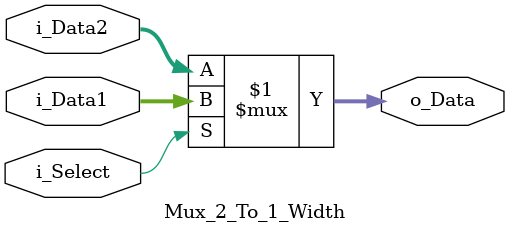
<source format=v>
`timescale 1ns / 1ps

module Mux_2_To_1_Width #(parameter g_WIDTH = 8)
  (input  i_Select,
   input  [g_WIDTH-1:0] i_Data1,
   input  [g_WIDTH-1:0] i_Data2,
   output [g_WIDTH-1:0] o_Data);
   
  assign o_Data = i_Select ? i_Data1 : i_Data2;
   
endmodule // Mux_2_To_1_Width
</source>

+ + + + +

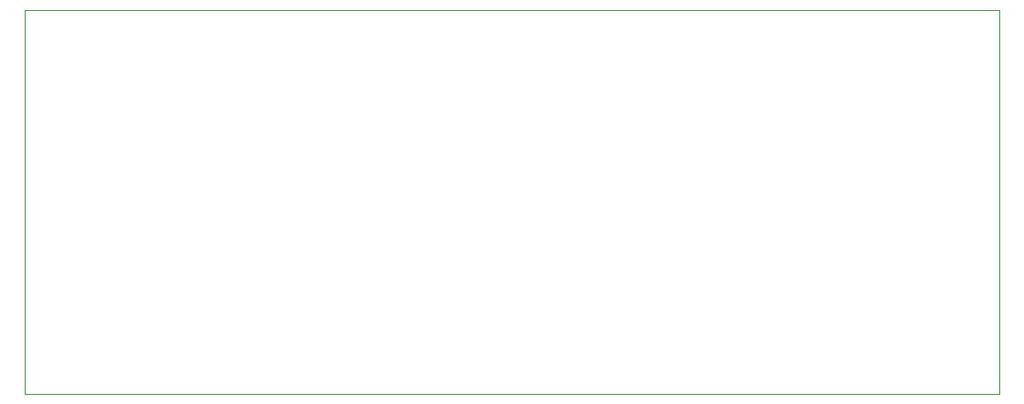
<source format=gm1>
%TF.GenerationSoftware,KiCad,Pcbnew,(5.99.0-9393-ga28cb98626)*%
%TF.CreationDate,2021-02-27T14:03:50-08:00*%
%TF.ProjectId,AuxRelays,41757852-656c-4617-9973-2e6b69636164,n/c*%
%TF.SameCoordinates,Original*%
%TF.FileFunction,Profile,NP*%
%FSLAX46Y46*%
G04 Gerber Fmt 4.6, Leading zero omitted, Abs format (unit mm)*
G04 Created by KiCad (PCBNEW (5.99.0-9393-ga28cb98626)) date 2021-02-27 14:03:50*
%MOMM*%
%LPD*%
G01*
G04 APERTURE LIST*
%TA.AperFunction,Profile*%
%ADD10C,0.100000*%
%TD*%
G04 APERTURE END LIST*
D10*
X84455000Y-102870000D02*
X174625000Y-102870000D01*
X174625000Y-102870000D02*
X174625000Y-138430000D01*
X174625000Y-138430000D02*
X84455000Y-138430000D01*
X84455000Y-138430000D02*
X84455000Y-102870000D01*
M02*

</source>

+ + + + +

What the exercise asks: The number alone, please: how many lines in the data contain the string "APERTURE"?

Exercise response: 2